The sixth chapter called “The Description of Foulness as a Meditation Subject” in the Treatise on the Development of Concentration in the Path of Purification composed for the purpose of gladdening good people.

  1. It is not possible to render such associative and alliterative derivations of meaning into English. They have nothing to do with the historical development of words, and their purpose is purely mnemonic.
  2. Apavārita—“opened up”: not in PED.
  3. This does not imply what we, now, might suppose. See the description of “brain” in VIII.126 and especially VIII.136. What is meant is perhaps that he might get a cold or catarrh.

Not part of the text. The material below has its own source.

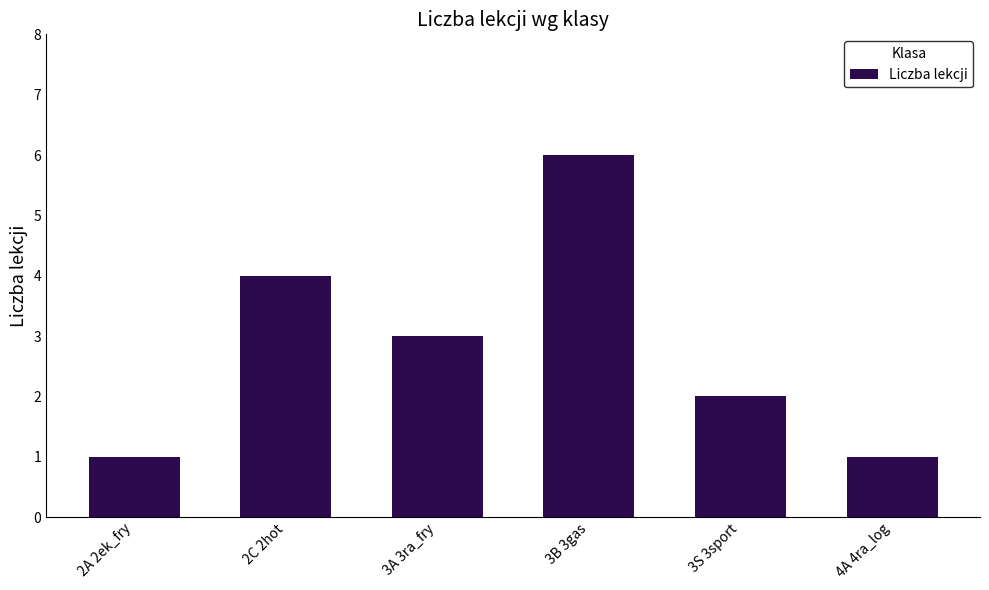

Reading left to right, transcribe all the data shown in this chart.

1	4	3	6	2	1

  4. Reference back to §19 requires sabhāvato upalakkhati rather than sabhāvato vavaṭṭhāpeti, but so the readings have it.

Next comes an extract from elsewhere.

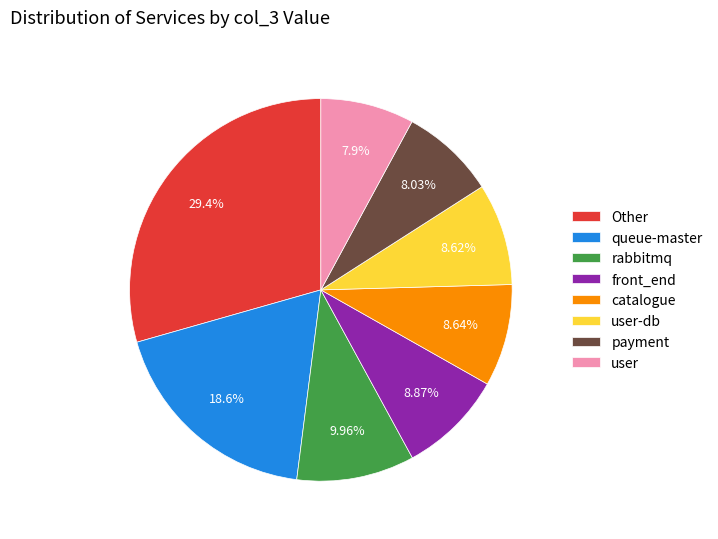

Is it true that catalogue is 9% of the pie?

True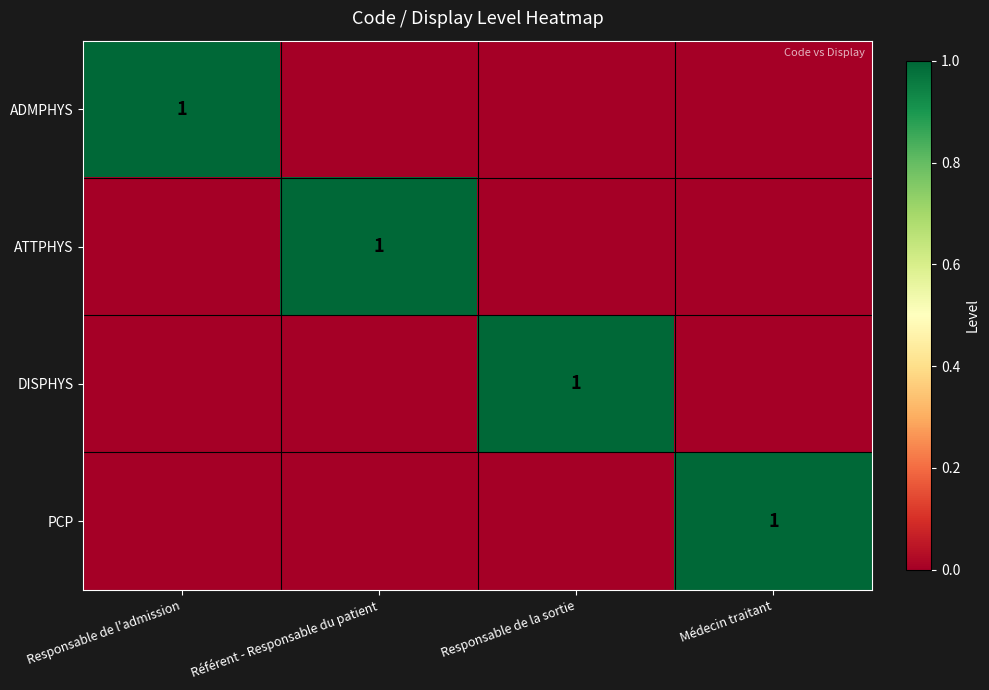

Where is ATTPHYS nearest to the value 0?

Responsable de l'admission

  5. Vaṇita—“inflated”: glossed by [ Vism-mhṭ ] with sūna (swollen). Not in PED in this sense.
  6. Vipphandana—“wrong kind of excitement”: [ Vism-mhṭ ] says here “Kilesa-paripphandanass’ eva nimittaṃ hotī ti attho (the meaning is, it becomes the sign for interference by (activity of) defilement” ( [ Vism-mhṭ ] 170). Phandati and vipphandati are both given only such meanings as “to throb, stir, twitch” and paripphandati is not in PED. For the sense of wrong (vi-) excitement (phandana) cf. IV.89 and XIV.132 and note. There seems to be an association of meaning between vipphāra, vyāpāra, vipphandana, īhaka, and paripphandana (perhaps also ābhoga) in the general senses of interestedness, activity, concern, interference, intervention, etc.
  7. The Harvard text has ugghāṭita, but [ Vism-mhṭ ] (p. 170) reads “ugghāṇitā (not in PED) pī-tī uddhumātakabhāvappattā pi sabbaso kuthita-sarīrā-pī-ti attho.”
  8. Udara-pariyosānaṃ uparisarīram” ( [ Vism-mhṭ ] 172). Pariyosāna here means “intensity” though normally it means “end”; but see PED pariyosita.
  9. There is no sense of ajjhottharati given in PED that fits here. Cf. I.56.
  10. Reading ekaṃsena (surely) with Harvard text rather than ekadesena (partly).
  11. “He would come to handle it without disgust as a corpse-burner would” ( [ Vism-mhṭ ] 176).
  12. Reading manussa with Sinhalese ed.
  13. Aparisaṇṭhita—“turbulent.” Parisaṇṭhāti (to quiet) is not in PED. Aparisaṇṭhita is not in CPD.